• _Instruction_: Filter the records below down to the lines that contain the string "catalogue", and copy each of those lines. Treat the match as case-sensitive.
# Extracted records start
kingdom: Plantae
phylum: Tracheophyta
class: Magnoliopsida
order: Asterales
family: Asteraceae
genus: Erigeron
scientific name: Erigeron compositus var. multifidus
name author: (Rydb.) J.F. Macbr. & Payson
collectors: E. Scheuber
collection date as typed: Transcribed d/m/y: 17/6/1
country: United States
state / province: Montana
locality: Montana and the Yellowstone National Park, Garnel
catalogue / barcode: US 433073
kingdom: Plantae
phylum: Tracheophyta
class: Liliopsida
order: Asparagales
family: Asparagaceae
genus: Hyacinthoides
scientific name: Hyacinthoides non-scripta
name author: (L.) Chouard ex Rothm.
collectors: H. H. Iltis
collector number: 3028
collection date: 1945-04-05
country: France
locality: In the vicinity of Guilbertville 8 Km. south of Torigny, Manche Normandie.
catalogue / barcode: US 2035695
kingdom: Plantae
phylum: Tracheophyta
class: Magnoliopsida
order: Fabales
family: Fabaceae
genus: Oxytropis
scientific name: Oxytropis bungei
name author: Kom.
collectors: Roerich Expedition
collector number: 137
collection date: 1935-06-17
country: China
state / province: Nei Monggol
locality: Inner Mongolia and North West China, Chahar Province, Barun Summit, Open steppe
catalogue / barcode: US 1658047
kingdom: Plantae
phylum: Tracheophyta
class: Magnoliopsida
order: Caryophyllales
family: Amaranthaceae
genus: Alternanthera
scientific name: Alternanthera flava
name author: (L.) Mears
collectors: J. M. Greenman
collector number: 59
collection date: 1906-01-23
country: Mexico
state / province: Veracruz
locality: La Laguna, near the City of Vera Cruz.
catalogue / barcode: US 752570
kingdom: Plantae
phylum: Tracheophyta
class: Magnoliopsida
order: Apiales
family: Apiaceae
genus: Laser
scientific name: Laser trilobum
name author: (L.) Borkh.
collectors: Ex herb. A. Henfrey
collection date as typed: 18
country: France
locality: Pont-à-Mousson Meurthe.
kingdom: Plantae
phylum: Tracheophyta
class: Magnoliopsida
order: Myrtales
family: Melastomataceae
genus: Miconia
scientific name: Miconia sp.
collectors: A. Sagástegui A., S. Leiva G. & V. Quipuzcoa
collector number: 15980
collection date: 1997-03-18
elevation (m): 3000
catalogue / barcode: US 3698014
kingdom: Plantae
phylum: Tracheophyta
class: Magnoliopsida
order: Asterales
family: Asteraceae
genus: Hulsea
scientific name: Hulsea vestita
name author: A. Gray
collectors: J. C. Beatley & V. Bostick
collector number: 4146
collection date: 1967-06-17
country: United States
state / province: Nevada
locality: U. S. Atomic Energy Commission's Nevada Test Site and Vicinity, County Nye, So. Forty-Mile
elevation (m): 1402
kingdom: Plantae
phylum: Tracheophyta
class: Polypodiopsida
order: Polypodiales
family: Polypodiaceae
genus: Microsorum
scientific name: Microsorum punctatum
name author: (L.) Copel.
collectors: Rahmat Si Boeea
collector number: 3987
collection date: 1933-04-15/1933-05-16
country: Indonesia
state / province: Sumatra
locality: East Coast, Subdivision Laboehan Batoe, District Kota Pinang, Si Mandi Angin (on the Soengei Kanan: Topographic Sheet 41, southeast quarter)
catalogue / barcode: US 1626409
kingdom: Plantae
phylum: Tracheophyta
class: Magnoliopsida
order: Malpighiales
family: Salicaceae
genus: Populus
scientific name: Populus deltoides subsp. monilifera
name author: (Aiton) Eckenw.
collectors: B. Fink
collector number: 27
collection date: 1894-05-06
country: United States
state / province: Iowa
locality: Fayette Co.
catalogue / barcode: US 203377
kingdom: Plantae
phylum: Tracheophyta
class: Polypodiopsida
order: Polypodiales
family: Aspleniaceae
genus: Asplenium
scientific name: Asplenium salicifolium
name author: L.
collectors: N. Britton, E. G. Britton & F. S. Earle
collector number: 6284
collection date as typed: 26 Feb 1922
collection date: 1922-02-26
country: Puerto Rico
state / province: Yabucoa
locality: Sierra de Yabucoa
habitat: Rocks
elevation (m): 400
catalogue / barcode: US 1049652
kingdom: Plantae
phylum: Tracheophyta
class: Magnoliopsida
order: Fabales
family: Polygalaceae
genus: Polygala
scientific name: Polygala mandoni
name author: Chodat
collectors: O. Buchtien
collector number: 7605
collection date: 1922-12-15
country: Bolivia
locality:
# Extracted records end
• _Correct output_:
catalogue / barcode: US 433073
catalogue / barcode: US 2035695
catalogue / barcode: US 1658047
catalogue / barcode: US 752570
catalogue / barcode: US 3698014
catalogue / barcode: US 1626409
catalogue / barcode: US 203377
catalogue / barcode: US 1049652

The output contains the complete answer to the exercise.